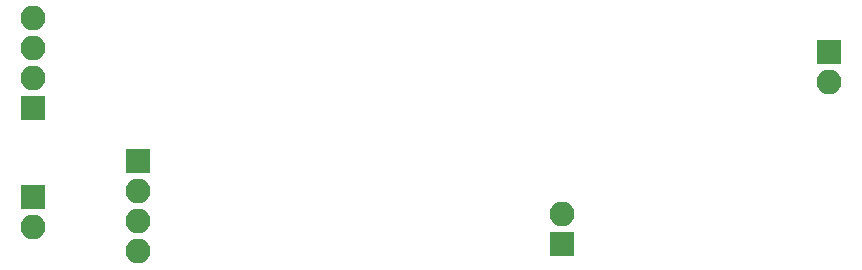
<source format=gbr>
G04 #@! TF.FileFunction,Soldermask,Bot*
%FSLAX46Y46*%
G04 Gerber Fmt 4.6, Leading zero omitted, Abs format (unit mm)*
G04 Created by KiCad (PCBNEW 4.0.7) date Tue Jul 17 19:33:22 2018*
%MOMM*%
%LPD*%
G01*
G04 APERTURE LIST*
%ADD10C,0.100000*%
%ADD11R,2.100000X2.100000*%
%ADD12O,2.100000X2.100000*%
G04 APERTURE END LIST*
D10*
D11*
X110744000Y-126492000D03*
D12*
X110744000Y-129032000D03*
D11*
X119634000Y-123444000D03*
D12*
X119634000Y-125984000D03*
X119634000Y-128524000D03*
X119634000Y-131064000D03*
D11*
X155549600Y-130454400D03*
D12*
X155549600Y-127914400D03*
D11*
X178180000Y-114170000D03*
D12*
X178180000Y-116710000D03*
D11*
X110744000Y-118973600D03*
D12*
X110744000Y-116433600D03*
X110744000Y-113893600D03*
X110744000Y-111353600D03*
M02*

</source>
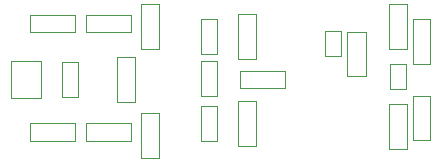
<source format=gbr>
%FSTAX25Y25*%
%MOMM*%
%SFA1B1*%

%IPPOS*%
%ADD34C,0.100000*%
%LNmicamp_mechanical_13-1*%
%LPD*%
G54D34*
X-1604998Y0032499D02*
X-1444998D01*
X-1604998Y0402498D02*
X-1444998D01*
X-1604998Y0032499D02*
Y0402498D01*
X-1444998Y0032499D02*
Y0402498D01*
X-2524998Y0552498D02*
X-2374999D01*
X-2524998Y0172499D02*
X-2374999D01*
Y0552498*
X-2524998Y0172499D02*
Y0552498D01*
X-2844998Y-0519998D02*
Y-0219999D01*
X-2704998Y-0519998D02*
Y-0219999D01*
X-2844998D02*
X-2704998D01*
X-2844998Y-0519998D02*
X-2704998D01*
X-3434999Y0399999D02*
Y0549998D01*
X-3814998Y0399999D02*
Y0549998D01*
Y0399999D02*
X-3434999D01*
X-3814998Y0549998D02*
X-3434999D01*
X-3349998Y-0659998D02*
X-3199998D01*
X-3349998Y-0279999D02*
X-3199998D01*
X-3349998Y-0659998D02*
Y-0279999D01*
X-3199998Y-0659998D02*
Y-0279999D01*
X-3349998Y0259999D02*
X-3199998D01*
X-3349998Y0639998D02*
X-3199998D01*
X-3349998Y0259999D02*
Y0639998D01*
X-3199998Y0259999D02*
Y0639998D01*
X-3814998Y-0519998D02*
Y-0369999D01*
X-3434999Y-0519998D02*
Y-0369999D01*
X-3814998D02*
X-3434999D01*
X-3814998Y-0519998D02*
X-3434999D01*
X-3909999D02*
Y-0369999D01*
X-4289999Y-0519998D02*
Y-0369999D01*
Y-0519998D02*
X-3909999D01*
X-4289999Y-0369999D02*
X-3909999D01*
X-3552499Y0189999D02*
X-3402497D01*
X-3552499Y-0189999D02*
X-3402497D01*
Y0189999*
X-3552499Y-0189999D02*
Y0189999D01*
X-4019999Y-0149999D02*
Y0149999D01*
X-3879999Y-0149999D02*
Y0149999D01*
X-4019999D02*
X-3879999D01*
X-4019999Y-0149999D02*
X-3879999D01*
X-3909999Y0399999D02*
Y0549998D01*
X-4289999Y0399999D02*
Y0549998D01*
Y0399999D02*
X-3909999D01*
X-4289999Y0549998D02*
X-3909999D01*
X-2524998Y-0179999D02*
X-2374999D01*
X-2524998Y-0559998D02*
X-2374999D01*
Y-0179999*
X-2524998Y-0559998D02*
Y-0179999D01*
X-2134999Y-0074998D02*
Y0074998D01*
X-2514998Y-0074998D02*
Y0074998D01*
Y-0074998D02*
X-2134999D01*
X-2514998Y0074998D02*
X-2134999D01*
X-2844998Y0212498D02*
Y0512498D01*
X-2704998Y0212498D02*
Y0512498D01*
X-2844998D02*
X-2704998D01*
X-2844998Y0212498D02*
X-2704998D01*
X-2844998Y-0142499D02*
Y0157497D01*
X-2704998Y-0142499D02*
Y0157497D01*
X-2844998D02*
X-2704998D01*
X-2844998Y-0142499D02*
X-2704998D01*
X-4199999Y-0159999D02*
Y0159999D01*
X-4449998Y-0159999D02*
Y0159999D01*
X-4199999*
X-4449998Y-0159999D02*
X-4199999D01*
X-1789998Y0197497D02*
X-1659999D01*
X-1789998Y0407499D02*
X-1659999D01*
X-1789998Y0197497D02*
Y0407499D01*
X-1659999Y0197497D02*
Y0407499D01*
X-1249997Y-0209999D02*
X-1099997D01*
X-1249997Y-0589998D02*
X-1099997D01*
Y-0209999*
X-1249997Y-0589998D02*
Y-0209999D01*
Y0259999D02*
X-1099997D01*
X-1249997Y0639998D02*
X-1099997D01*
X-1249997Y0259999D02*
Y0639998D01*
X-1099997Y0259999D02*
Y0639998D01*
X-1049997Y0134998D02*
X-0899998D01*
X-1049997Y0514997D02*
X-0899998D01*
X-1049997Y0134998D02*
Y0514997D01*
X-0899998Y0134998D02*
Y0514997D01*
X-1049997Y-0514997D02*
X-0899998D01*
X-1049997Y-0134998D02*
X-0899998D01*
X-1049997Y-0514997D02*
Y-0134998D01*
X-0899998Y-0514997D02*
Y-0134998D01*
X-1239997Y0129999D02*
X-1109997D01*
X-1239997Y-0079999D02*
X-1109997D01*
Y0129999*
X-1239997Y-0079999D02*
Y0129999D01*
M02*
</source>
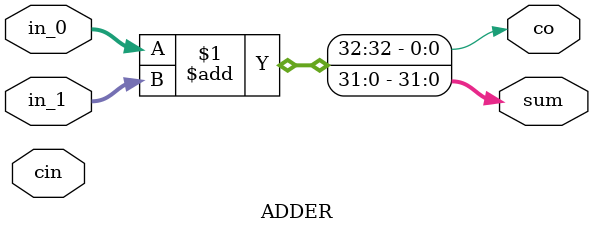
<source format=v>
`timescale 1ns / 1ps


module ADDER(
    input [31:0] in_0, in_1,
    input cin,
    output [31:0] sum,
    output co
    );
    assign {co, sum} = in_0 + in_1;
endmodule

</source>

* **WHAT THE EXERCISE ASKS**: Check the listing above for "format". Show every line where it turns up.

* **OUTPUT OF THE EXERCISE**:
<source format=gbr>
G04 Gerber Fmt 4.6, Leading zero omitted, Abs format (unit mm)*
<source format=gbr>
<source format=v>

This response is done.